Saved data entries:
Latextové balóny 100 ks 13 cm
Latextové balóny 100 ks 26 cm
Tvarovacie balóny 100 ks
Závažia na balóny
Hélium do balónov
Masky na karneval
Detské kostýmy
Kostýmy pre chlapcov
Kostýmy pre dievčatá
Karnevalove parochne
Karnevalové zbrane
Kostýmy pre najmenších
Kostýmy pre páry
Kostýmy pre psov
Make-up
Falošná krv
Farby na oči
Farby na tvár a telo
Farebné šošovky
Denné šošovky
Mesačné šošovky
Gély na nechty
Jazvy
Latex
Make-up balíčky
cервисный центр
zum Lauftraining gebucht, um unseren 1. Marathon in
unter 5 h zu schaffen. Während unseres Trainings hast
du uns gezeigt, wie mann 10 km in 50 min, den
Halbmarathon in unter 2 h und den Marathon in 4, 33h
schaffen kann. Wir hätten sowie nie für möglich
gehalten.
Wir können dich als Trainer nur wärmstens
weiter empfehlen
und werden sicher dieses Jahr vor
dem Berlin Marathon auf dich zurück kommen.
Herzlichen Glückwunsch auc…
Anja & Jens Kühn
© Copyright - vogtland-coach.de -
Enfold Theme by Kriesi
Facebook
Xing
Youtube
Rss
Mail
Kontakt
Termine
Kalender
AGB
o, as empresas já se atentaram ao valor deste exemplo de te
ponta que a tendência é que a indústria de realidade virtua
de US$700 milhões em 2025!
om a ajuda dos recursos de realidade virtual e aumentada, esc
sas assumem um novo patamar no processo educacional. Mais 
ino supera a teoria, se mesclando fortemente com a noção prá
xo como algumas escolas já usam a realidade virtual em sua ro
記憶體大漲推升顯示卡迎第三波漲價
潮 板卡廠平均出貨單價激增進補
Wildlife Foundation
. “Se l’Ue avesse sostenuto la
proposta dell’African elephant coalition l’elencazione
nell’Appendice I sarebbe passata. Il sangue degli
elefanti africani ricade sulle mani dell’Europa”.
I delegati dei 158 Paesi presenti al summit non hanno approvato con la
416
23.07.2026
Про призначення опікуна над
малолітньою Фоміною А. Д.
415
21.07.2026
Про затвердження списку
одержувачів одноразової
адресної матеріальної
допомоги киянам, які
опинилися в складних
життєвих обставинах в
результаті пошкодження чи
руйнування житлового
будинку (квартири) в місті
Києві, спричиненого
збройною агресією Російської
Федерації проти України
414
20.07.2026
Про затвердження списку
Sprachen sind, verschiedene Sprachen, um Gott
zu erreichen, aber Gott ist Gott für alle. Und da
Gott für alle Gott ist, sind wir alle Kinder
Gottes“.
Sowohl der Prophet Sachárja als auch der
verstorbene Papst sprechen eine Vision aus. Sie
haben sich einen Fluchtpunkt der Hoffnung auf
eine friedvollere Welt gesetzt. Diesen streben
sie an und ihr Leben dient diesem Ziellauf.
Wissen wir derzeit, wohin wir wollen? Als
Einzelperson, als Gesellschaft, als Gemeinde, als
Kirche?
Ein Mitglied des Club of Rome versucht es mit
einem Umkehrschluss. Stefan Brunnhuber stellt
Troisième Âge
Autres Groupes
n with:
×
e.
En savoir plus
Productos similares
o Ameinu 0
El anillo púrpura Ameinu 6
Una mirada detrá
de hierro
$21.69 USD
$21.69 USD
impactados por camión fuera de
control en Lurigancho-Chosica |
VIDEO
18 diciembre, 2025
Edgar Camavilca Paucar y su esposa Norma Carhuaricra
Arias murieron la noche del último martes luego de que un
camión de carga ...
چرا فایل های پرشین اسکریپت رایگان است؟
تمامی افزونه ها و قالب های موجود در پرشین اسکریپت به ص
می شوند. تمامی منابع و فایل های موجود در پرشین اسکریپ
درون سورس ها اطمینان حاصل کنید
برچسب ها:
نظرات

Requirement: Arrange every line of the items, from the very first line down to the line containing "unter 5 h zu", as a Markdown table with the columns No. and Text, skipping blank lines.

Answer to the exercise:
| No. | Text |
|---|---|
| 1 | Latextové balóny 100 ks 13 cm |
| 2 | Latextové balóny 100 ks 26 cm |
| 3 | Tvarovacie balóny 100 ks |
| 4 | Závažia na balóny |
| 5 | Hélium do balónov |
| 6 | Masky na karneval |
| 7 | Detské kostýmy |
| 8 | Kostýmy pre chlapcov |
| 9 | Kostýmy pre dievčatá |
| 10 | Karnevalove parochne |
| 11 | Karnevalové zbrane |
| 12 | Kostýmy pre najmenších |
| 13 | Kostýmy pre páry |
| 14 | Kostýmy pre psov |
| 15 | Make-up |
| 16 | Falošná krv |
| 17 | Farby na oči |
| 18 | Farby na tvár a telo |
| 19 | Farebné šošovky |
| 20 | Denné šošovky |
| 21 | Mesačné šošovky |
| 22 | Gély na nechty |
| 23 | Jazvy |
| 24 | Latex |
| 25 | Make-up balíčky |
| 26 | cервисный центр |
| 27 | zum Lauftraining gebucht, um unseren 1. Marathon in |
| 28 | unter 5 h zu schaffen. Während unseres Trainings hast |